─── Passage fourni ───
Par Thibaut Fleury Graff, Professeur à l’Université Paris Panthéon-Assas, co-porteur du Projet « RefWar – Protection en France des exilés de guerre » (ANR 2019-2024)

Quel lien existe-t-il entre la chute du régime syrien et les questions de droit international des réfugiés et de droit d’asile ?

La dictature de Bachar el-Assad a provoqué, depuis de nombreuses années maintenant, la fuite massive de ressortissants syriens : au 30 novembre 2024, selon les chiffres du Haut-Commissariat des Nations unies pour les Réfugiés (UNHCR), près de 5 millions d’entre eux étaient en situation de déplacement forcé – avec des pics à plus de 11 millions en 2018 et 2021. Ceux-ci ont d’abord et surtout fui, comme c’est toujours le cas en matière d’exil de guerre, vers les pays limitrophes : Turquie (un peu moins de 3 millions de Syriens au 30 novembre 2024), Liban (768 000), Jordanie (620 000) ou encore Irak (300 000).
─── Données affichées ───
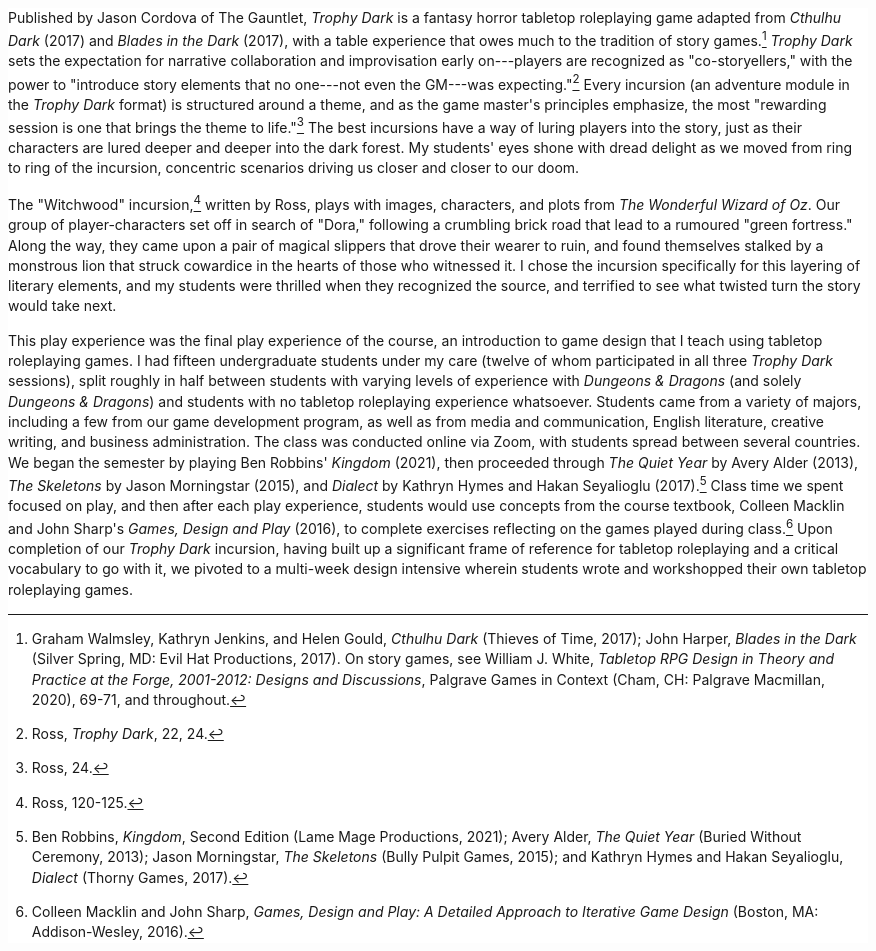 [^1]: After all this time, Melville is still my teacher: "In this matter of writing, resolve as one may to keep to the main road, some bypaths have an enticement not readily to be withstood." Herman Melville, *Billy Budd, Sailor* (an Inside Narrative), ed. Michael J. Everton (Peterborough, ON: Broadview Press, 2016), 66.
[^2]: See Eric Stein, “Bodies in Form, 2: Tabletop Roleplaying as Cosmic Poetics” (May 28, 2021), <https://zenodo.org/record/4824078> and Eric Stein, “No Dice, No Masters: Procedures for Emancipation in *Dream Askew / Dream Apart*” (August 5, 2021), <https://zenodo.org/record/5156494>.
[^3]: Jesse Ross, *Trophy Dark* (Hedgemaze Press; The Gauntlet Gaming Community, 2021).

Published by Jason Cordova of The Gauntlet, *Trophy Dark* is a fantasy horror tabletop roleplaying game adapted from *Cthulhu Dark* (2017) and *Blades in the Dark* (2017), with a table experience that owes much to the tradition of story games.[^4] *Trophy Dark* sets the expectation for narrative collaboration and improvisation early on---players are recognized as "co-storyellers," with the power to "introduce story elements that no one---not even the GM---was expecting."[^5] Every incursion (an adventure module in the *Trophy Dark* format) is structured around a theme, and as the game master's principles emphasize, the most "rewarding session is one that brings the theme to life."[^6] The best incursions have a way of luring players into the story, just as their characters are lured deeper and deeper into the dark forest. My students' eyes shone with dread delight as we moved from ring to ring of the incursion, concentric scenarios driving us closer and closer to our doom.

[^4]: Graham Walmsley, Kathryn Jenkins, and Helen Gould, *Cthulhu Dark* (Thieves of Time, 2017); John Harper, *Blades in the Dark* (Silver Spring, MD: Evil Hat Productions, 2017). On story games, see William J. White, *Tabletop RPG Design in Theory and Practice at the Forge, 2001-2012: Designs and Discussions*, Palgrave Games in Context (Cham, CH: Palgrave Macmillan, 2020), 69-71, and throughout.
[^5]: Ross, *Trophy Dark*, 22, 24.
[^6]: Ross, 24.

The "Witchwood" incursion,[^7] written by Ross, plays with images, characters, and plots from *The Wonderful Wizard of Oz*. Our group of player-characters set off in search of "Dora," following a crumbling brick road that lead to a rumoured "green fortress." Along the way, they came upon a pair of magical slippers that drove their wearer to ruin, and found themselves stalked by a monstrous lion that struck cowardice in the hearts of those who witnessed it. I chose the incursion specifically for this layering of literary elements, and my students were thrilled when they recognized the source, and terrified to see what twisted turn the story would take next.

[^7]: Ross, 120-125.

This play experience was the final play experience of the course, an introduction to game design that I teach using tabletop roleplaying games. I had fifteen undergraduate students under my care (twelve of whom participated in all three *Trophy Dark* sessions), split roughly in half between students with varying levels of experience with *Dungeons & Dragons* (and solely *Dungeons & Dragons*) and students with no tabletop roleplaying experience whatsoever. Students came from a variety of majors, including a few from our game development program, as well as from media and communication, English literature, creative writing, and business administration. The class was conducted online via Zoom, with students spread between several countries. We began the semester by playing Ben Robbins' *Kingdom* (2021), then proceeded through *The Quiet Year* by Avery Alder (2013), *The Skeletons* by Jason Morningstar (2015), and *Dialect* by Kathryn Hymes and Hakan Seyalioglu (2017).[^8] Class time we spent focused on play, and then after each play experience, students would use concepts from the course textbook, Colleen Macklin and John Sharp's *Games, Design and Play* (2016), to complete exercises reflecting on the games played during class.[^9] Upon completion of our *Trophy Dark* incursion, having built up a significant frame of reference for tabletop roleplaying and a critical vocabulary to go with it, we pivoted to a multi-week design intensive wherein students wrote and workshopped their own tabletop roleplaying games.

[^8]: Ben Robbins, *Kingdom*, Second Edition (Lame Mage Productions, 2021); Avery Alder, *The Quiet Year* (Buried Without Ceremony, 2013); Jason Morningstar, *The Skeletons* (Bully Pulpit Games, 2015); and Kathryn Hymes and Hakan Seyalioglu, *Dialect* (Thorny Games, 2017).
[^9]: Colleen Macklin and John Sharp, *Games, Design and Play: A Detailed Approach to Iterative Game Design* (Boston, MA: Addison-Wesley, 2016).


[^10]: An excellent resource to this end is Kienna Shaw and Lauren Bryant-Monk, “TTRPG Safety Toolkit V2.5,” 2021, <https://drive.google.com/drive/folders/114jRmhzBpdqkAlhmveis0nmW73qkAZCj>.
[^11]: Ross, *Trophy Dark*, 120.
[^12]: See "Lines and Veils," in Shaw and Bryant-Monk, “TTRPG Safety Toolkit V2.5.”
[^13]: "Player's Guide," in Ross, *Trophy Dark*, 5-20.
[^14]: This approach is encouraged by the rules text. See Ross, 9.
[^15]: Ross, 19.
[^16]: Ross, 17.
[^17]: Isabelle Stengers, “Reclaiming Animism,” *e-flux*, no. 36 (July 2012): 1–10, <https://www.eflux.com/journal/36/61245/reclaiming-animism/>, 7.
[^18]: Stengers, 7, 8.
[^19]: On agency and desire in games, see Meghna Jayanth, “White Protagonism and Imperial Pleasures in Game Design,” *Medium*, November 30, 2021, <https://medium.com/@betterthemask/white-protagonism-and-imperial-pleasures-in-game-design-digra21-a4bdb3f5583c>.
[^20]: Stengers, “Reclaiming Animism,” 7, 3. On love and feel, see "Fantasy in the Hold," Stefano Harney and Fred Moten, *The Undercommons: Fugitive Planning and Black Study* (Wivenhoe, UK: Minor Compositions, 2013), 87-99.
[^21]: Stengers, “Reclaiming Animism,” 7, 8.
[^22]: Stengers, 8, 9.
[^23]: Stengers, 4-6.
[^24]: See, for instance, Emma Vossen, “There and Back Again: Tolkien, Gamers, and the Remediation of Exclusion Through Fantasy Media,” *Feminist Media Histories* 6, no. 1 (January 2020): 37–65, <https://doi.org/10.1525/fmh.2020.6.1.37>.
[^25]: California Student Occupation Movement, “Communiqué from an Absent Future,” *We Want Everything*, September 24, 2009, <https://wewanteverything.wordpress.com/2009/09/24/communique-from-an-absent-future/>.
[^26]: Stengers, “Reclaiming Animism,” 6.
[^27]: Stengers, 7. See Stein, "No Dice, No Masters" for my detailed analysis of games and emancipatory possibility. To summarize: *what makes a game emancipatory cannot itself guarantee emancipation.*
───
■ Tâche à réaliser ■
Comment traduire en anglais cette phrase du passage fourni sur l'exil syrien : « Ceux-ci ont d’abord et surtout fui, comme c’est toujours le cas en matière d’exil de guerre, vers les pays limitrophes : Turquie (un peu moins de 3 millions de Syriens au 30 novembre 2024), Liban (768 000), Jordanie (620 000) ou encore Irak (300 000). » ?

■ Réponse rédigée ■
These people fled first and foremost, as is always the case with war exile, to neighboring countries: Turkey (slightly fewer than 3 million Syrians as of November 30, 2024), Lebanon (768,000), Jordan (620,000), or Iraq (300,000).